**Objective**
Copy the following lines word for word, keeping every one in its original order.

◇ ◇ ◇

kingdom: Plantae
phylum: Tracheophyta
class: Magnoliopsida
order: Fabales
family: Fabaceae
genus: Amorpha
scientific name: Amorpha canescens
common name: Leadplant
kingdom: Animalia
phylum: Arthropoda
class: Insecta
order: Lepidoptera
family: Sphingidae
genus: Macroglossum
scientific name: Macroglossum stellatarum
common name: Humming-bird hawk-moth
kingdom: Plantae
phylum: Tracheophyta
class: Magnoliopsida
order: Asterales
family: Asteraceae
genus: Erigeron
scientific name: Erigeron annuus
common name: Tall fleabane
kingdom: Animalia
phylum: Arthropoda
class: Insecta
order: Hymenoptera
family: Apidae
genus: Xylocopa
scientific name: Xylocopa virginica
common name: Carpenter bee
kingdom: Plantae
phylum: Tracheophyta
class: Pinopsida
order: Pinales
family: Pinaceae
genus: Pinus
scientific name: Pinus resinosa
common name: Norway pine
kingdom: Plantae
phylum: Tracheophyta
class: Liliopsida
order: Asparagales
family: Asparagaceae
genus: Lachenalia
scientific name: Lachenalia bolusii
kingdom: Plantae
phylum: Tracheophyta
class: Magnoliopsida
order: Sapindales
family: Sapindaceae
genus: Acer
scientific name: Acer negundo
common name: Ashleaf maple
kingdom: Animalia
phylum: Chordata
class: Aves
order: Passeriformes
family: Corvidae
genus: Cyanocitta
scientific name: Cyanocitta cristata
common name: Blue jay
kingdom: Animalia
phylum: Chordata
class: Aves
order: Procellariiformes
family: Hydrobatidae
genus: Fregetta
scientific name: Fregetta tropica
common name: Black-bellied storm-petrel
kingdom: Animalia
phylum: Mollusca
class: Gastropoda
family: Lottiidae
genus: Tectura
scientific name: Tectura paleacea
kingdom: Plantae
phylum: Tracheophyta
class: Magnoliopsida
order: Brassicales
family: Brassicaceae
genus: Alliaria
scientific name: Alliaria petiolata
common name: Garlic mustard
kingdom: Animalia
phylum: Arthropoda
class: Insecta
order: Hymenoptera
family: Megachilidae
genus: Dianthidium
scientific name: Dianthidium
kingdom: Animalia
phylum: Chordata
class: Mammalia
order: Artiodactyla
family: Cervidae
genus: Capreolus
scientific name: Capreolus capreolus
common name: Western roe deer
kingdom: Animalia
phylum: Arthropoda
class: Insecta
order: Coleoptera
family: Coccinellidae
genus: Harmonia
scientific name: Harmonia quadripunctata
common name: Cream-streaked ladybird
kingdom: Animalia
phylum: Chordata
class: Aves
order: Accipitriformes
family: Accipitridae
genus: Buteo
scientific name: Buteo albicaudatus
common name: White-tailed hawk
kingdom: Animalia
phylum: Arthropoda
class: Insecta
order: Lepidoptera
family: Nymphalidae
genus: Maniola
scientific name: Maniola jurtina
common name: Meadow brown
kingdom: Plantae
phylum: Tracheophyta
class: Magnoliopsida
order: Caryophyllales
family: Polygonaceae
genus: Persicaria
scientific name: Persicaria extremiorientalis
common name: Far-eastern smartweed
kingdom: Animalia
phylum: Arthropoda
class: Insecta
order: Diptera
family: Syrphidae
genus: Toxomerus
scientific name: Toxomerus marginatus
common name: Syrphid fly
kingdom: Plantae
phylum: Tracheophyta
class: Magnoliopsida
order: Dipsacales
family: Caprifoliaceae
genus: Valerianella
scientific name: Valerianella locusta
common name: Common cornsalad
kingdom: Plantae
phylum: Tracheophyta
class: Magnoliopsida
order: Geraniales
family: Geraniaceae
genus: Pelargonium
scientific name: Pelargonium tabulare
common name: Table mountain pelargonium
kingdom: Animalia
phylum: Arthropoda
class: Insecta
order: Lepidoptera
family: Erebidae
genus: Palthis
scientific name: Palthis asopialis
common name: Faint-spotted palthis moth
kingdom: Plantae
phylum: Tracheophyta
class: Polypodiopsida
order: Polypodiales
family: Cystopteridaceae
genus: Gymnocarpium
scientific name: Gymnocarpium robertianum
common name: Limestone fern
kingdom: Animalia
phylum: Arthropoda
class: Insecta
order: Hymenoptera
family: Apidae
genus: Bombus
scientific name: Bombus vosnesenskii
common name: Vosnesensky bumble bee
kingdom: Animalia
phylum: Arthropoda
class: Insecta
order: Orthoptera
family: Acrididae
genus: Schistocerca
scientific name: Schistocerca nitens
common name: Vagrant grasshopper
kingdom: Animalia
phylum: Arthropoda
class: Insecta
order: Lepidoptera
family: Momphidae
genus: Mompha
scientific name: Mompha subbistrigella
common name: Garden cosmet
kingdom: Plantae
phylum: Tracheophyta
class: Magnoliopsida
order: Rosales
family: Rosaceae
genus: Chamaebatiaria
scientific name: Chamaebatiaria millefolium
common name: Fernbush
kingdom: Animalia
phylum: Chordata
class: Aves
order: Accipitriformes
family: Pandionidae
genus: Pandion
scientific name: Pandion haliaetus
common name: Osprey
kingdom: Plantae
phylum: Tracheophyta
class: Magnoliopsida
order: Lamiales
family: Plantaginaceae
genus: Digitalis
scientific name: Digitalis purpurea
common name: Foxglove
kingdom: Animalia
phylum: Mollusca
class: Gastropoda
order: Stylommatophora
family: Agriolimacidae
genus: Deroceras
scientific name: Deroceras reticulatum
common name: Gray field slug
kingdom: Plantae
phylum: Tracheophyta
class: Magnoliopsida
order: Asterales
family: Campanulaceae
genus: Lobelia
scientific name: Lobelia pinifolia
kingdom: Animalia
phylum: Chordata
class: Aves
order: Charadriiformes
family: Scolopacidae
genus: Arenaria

◇ ◇ ◇

**Final result**
kingdom: Plantae
phylum: Tracheophyta
class: Magnoliopsida
order: Fabales
family: Fabaceae
genus: Amorpha
scientific name: Amorpha canescens
common name: Leadplant
kingdom: Animalia
phylum: Arthropoda
class: Insecta
order: Lepidoptera
family: Sphingidae
genus: Macroglossum
scientific name: Macroglossum stellatarum
common name: Humming-bird hawk-moth
kingdom: Plantae
phylum: Tracheophyta
class: Magnoliopsida
order: Asterales
family: Asteraceae
genus: Erigeron
scientific name: Erigeron annuus
common name: Tall fleabane
kingdom: Animalia
phylum: Arthropoda
class: Insecta
order: Hymenoptera
family: Apidae
genus: Xylocopa
scientific name: Xylocopa virginica
common name: Carpenter bee
kingdom: Plantae
phylum: Tracheophyta
class: Pinopsida
order: Pinales
family: Pinaceae
genus: Pinus
scientific name: Pinus resinosa
common name: Norway pine
kingdom: Plantae
phylum: Tracheophyta
class: Liliopsida
order: Asparagales
family: Asparagaceae
genus: Lachenalia
scientific name: Lachenalia bolusii
kingdom: Plantae
phylum: Tracheophyta
class: Magnoliopsida
order: Sapindales
family: Sapindaceae
genus: Acer
scientific name: Acer negundo
common name: Ashleaf maple
kingdom: Animalia
phylum: Chordata
class: Aves
order: Passeriformes
family: Corvidae
genus: Cyanocitta
scientific name: Cyanocitta cristata
common name: Blue jay
kingdom: Animalia
phylum: Chordata
class: Aves
order: Procellariiformes
family: Hydrobatidae
genus: Fregetta
scientific name: Fregetta tropica
common name: Black-bellied storm-petrel
kingdom: Animalia
phylum: Mollusca
class: Gastropoda
family: Lottiidae
genus: Tectura
scientific name: Tectura paleacea
kingdom: Plantae
phylum: Tracheophyta
class: Magnoliopsida
order: Brassicales
family: Brassicaceae
genus: Alliaria
scientific name: Alliaria petiolata
common name: Garlic mustard
kingdom: Animalia
phylum: Arthropoda
class: Insecta
order: Hymenoptera
family: Megachilidae
genus: Dianthidium
scientific name: Dianthidium
kingdom: Animalia
phylum: Chordata
class: Mammalia
order: Artiodactyla
family: Cervidae
genus: Capreolus
scientific name: Capreolus capreolus
common name: Western roe deer
kingdom: Animalia
phylum: Arthropoda
class: Insecta
order: Coleoptera
family: Coccinellidae
genus: Harmonia
scientific name: Harmonia quadripunctata
common name: Cream-streaked ladybird
kingdom: Animalia
phylum: Chordata
class: Aves
order: Accipitriformes
family: Accipitridae
genus: Buteo
scientific name: Buteo albicaudatus
common name: White-tailed hawk
kingdom: Animalia
phylum: Arthropoda
class: Insecta
order: Lepidoptera
family: Nymphalidae
genus: Maniola
scientific name: Maniola jurtina
common name: Meadow brown
kingdom: Plantae
phylum: Tracheophyta
class: Magnoliopsida
order: Caryophyllales
family: Polygonaceae
genus: Persicaria
scientific name: Persicaria extremiorientalis
common name: Far-eastern smartweed
kingdom: Animalia
phylum: Arthropoda
class: Insecta
order: Diptera
family: Syrphidae
genus: Toxomerus
scientific name: Toxomerus marginatus
common name: Syrphid fly
kingdom: Plantae
phylum: Tracheophyta
class: Magnoliopsida
order: Dipsacales
family: Caprifoliaceae
genus: Valerianella
scientific name: Valerianella locusta
common name: Common cornsalad
kingdom: Plantae
phylum: Tracheophyta
class: Magnoliopsida
order: Geraniales
family: Geraniaceae
genus: Pelargonium
scientific name: Pelargonium tabulare
common name: Table mountain pelargonium
kingdom: Animalia
phylum: Arthropoda
class: Insecta
order: Lepidoptera
family: Erebidae
genus: Palthis
scientific name: Palthis asopialis
common name: Faint-spotted palthis moth
kingdom: Plantae
phylum: Tracheophyta
class: Polypodiopsida
order: Polypodiales
family: Cystopteridaceae
genus: Gymnocarpium
scientific name: Gymnocarpium robertianum
common name: Limestone fern
kingdom: Animalia
phylum: Arthropoda
class: Insecta
order: Hymenoptera
family: Apidae
genus: Bombus
scientific name: Bombus vosnesenskii
common name: Vosnesensky bumble bee
kingdom: Animalia
phylum: Arthropoda
class: Insecta
order: Orthoptera
family: Acrididae
genus: Schistocerca
scientific name: Schistocerca nitens
common name: Vagrant grasshopper
kingdom: Animalia
phylum: Arthropoda
class: Insecta
order: Lepidoptera
family: Momphidae
genus: Mompha
scientific name: Mompha subbistrigella
common name: Garden cosmet
kingdom: Plantae
phylum: Tracheophyta
class: Magnoliopsida
order: Rosales
family: Rosaceae
genus: Chamaebatiaria
scientific name: Chamaebatiaria millefolium
common name: Fernbush
kingdom: Animalia
phylum: Chordata
class: Aves
order: Accipitriformes
family: Pandionidae
genus: Pandion
scientific name: Pandion haliaetus
common name: Osprey
kingdom: Plantae
phylum: Tracheophyta
class: Magnoliopsida
order: Lamiales
family: Plantaginaceae
genus: Digitalis
scientific name: Digitalis purpurea
common name: Foxglove
kingdom: Animalia
phylum: Mollusca
class: Gastropoda
order: Stylommatophora
family: Agriolimacidae
genus: Deroceras
scientific name: Deroceras reticulatum
common name: Gray field slug
kingdom: Plantae
phylum: Tracheophyta
class: Magnoliopsida
order: Asterales
family: Campanulaceae
genus: Lobelia
scientific name: Lobelia pinifolia
kingdom: Animalia
phylum: Chordata
class: Aves
order: Charadriiformes
family: Scolopacidae
genus: Arenaria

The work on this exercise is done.